=== Задания ===
• 1. Назовите по порядку всех, кто пришел после обеда 26 октября, по дневниковому тексту.
• 2. На какую сумму 26 октября были куплены книги, согласно дневниковому тексту?
• 3. Продолжите дневниковый текст, начиная сразу после его последней фразы.

··· Текст для изучения ···

Отчаянья пока нет. Только бы сегодня спать получше, а сейчас — забыть все (и мнительность), чтобы стало тихо. Люба вернется и зайдет ко мне — огладить.

Люба вернулась. Ужасна полная луна — под ней мир становится голым, уродливым трупом.

26 октября

Сегодня зубам легче. Весь солнечный день провел в Александровском рынке, накупил книг на 20 руб. Веселый город, пьяный извозчик, все бы кончилось обычным восторгом, если бы после обеда не пришли — сначала Женя, потом Пяст, потом А. П. Иванов.

С Пястом о «политике» — о «славянофильстве и западничестве» — какой-то постоянно возникающий и невытанцовывающийся разговор, от которого маленькая Люба хочет спать, говорит, что он похож на игру в шахматы. — Мама беспокоилась обо мне, спрашивала по телефону.

Испуг Любы, когда вошел неожиданно Александр Павлович (дверь была не закрыта). С ним — о Вяч. Иванове и близком к искусству. Всегда — пока — во всех наших разговорах есть общее, они сходны.

Третий час (опять!), и я записываю все торопливо — пора спать, закутать маленькую Любу.

NЯ. Прилагаемый фельетон (полученный сегодня) и слова Бори о «грядущей борьбе рас» в письме на днях.

Я опять не пошел к Дризену…

29 октября

Вчера и третьего дня — дни рассеяния собственных сил (единственный настоящий вред пьянства). После приключений третьего дня я расслаблен, гуляю (Новая Деревня — портрет цыганского семейства — покосившийся деревянный домик: бюро похоронных процессий), ванна. Обедает А. В. Гиппиус. Вечером — с ним и с Пястом в цирке (факиры), оттуда возвращаемся втроем пить чай сюда.

Сегодня газеты полны волнения. Рост китайской революции — там приходит конец не только манчжурской династии, но и абсолютизму («Два изречения сбылись — пролог разыгран, и драма царская растет» — «Макбет»).

Коковцов мягко стелет — его объяснения о Финляндии (необходимость воплотить столыпинский законопроект об увеличении денежной военной повинности в Финляндии, заменяющей «еще опасную пока для России» натуральную).

Чуковский вопит о «народе и интеллигенции».

В Москве Матисс, «сопровождаемый символистами», самодовольно и развязно одобряет русскую иконопись, — «французик из Бордо».

··· Исходные данные ···

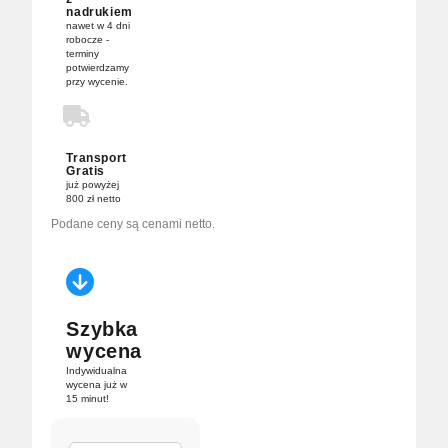
nadrukiem
nawet w 4 dni
robocze -
terminy
potwierdzamy
przy wycenie.
Transport
Gratis
już powyżej
800 zł netto
Podane ceny są cenami netto.
Szybka
wycena
Indywidualna
wycena już w
15 minut!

···

=== Ответы ===
• 1. Женя, Пяст, А. П. Иванов.

• 2. На 20 рублей.

• 3.
Внезапно, как всегда у «Мусагета», получил «Ночные часы» (пять экземпляров) и три листа корректуры II тома.

Обедали у мамы.

Вечером «Академия» — доклад Пяста, его старая статья о «каноне», многоглаголанье Вяч. Иванова усыпило меня вовсе. Вечером пьем чай в «Квисисане» — Пяст, я и Мандельштам (вечный).

Письмо Н. Н. Скворцовой о красоте.

30 октября

День дождливый, гимназисты от Панченки зовут на концерт.

Пишу большое письмо Боре.

После обеда пришла Александра Павловна Верховская, которая послезавтра едет в Тифлис. Очаровательная, старинная, нежная красота, женственность, материнство, тонкий, легкий ум в каждом слове и нежное лукавство.

Пишу Боре и думаю: мы ругали «психологию» оттого, что переживали «бесхарактерную» эпоху, как сказал вчера в Академии Вяч. Иванов. Эпоха прошла, и, следовательно, нам опять нужна вся душа, все житейское, весь человек. Нельзя любить цыганские сны, ими можно только сгорать. Безумно люблю жизнь, с каждым днем больше, все житейское, простое и сложное, и бескрылое и цыганское.

Возвратимся к психологии.

* * *

Вечером напали страхи. Ночью проснулся, пишу, — слава богу, тихо, умиротворюсь, помолюсь. Мама говорит, что уже постоянно молится громко и что нет никакого спасения, кроме молитвы.

* * *

Назад к душе, не только к «человеку», но и ко «всему человеку» — с духом, душой и телом, с житейским — трижды так.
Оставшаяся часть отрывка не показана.